Other hawkish ECB officials say it is better to tackle high inflation now before the Ukraine crisis makes it even worse. They say Russia accounts for only 4 per cent of EU exports, limiting the direct impact of an economic blockade on the country.

Russia provides about 40 per cent of the EU’s natural gas and economists think the biggest risk is if it cuts off this supply. But hawkish officials say this is unlikely, pointing out that Russia continued to supply gas to Europe throughout the Cold War.

Stiffening the resolve of the hawks is the surge in prices for energy and other commodities. Oil hit a 14-year peak this week, with JPMorgan predicting it could rise another 50 per cent by year-end, while European gas hit a new record. Wheat and nickel have reached all-time highs.

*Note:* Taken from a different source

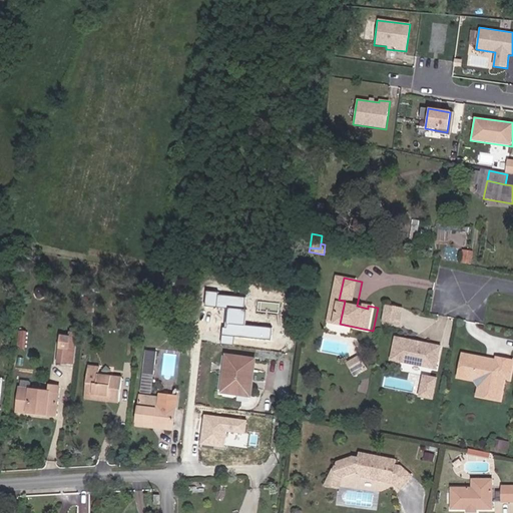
[(218,293),(205,291),(204,307),(226,309),(225,328),(221,327),(219,345),(232,346),(233,338),(270,341),(271,329),(244,326),(246,311),(243,310),(244,297),(218,294),(218,293)]
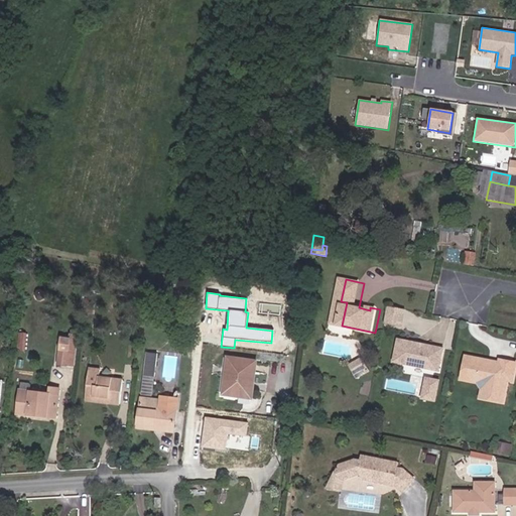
[(93,306),(93,303),(89,302),(89,298),(84,298),(82,312),(85,312),(86,305),(93,306)]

Line chart of Dutch month ahead wholesale natural gas price (€ per megawatt hour) showing Gas prices have shot up in Europe

The fall in eurozone unemployment to record a low of 6.8 per cent in January makes it more likely that workers will soon push for much higher wages, which the hawks fear will make inflation harder to bring back down. The euro’s fall close to a five-year low against the dollar will add further inflationary pressure by increasing the cost of imports.

“It is obvious that inflation will stay with us, so we have to do something,” one hawk on the ECB governing council told the Financial Times. “We can’t just say we will wait and see.”

The ECB will publish new forecasts on Thursday, widely expected to project lower growth and higher inflation. But some economists, such as Reinhard Cluse at UBS, expect it to keep its inflation forecast just below its 2 per cent target for the next two years – allowing it to say that a key condition to raise interest rates remains unfulfilled.

The Bruegel think-tank estimated that if Russian gas supplies to Europe are cut off it would leave the region unable to refill storage tanks before the next winter and force it to reduce energy usage by 10-15 per cent via painful rationing. The EU is due to unveil a plan to cut Russian gas imports by two-thirds within a year, by increasing supplies from other producers and boosting energy efficiency.

But Goldman Sachs calculated a total shutdown of Russian gas supplies to Europe could cut eurozone gross domestic product by 2.8 percentage points. PGIM estimated the impact could be as much as 5 percentage points of GDP, raising the prospect of a third recession in two years.

Elga Bartsch, head of macro research at the BlackRock Investment Institute, said: “This crisis is another supply shock that reinforces our view that central banks will choose to live with high inflation.”

Economists think the ECB is likely to seek a compromise between hawks and doves by making subtle but symbolically important changes to how it describes its future intentions.

One option is to remove the word “shortly” from the ECB’s statement that it will end net bond purchases “shortly before” it raises interest rates, which would give it more leeway to stop buying bonds without signaling a rate rise is imminent.

A second could be to drop a reference to a potential rate cut from its guidance, making it clearer that the next move on rates will be upwards.

Even so, the ECB’s divisions over how to respond to the pressures caused by the Ukraine crisis mean any such compromise could be hard to find.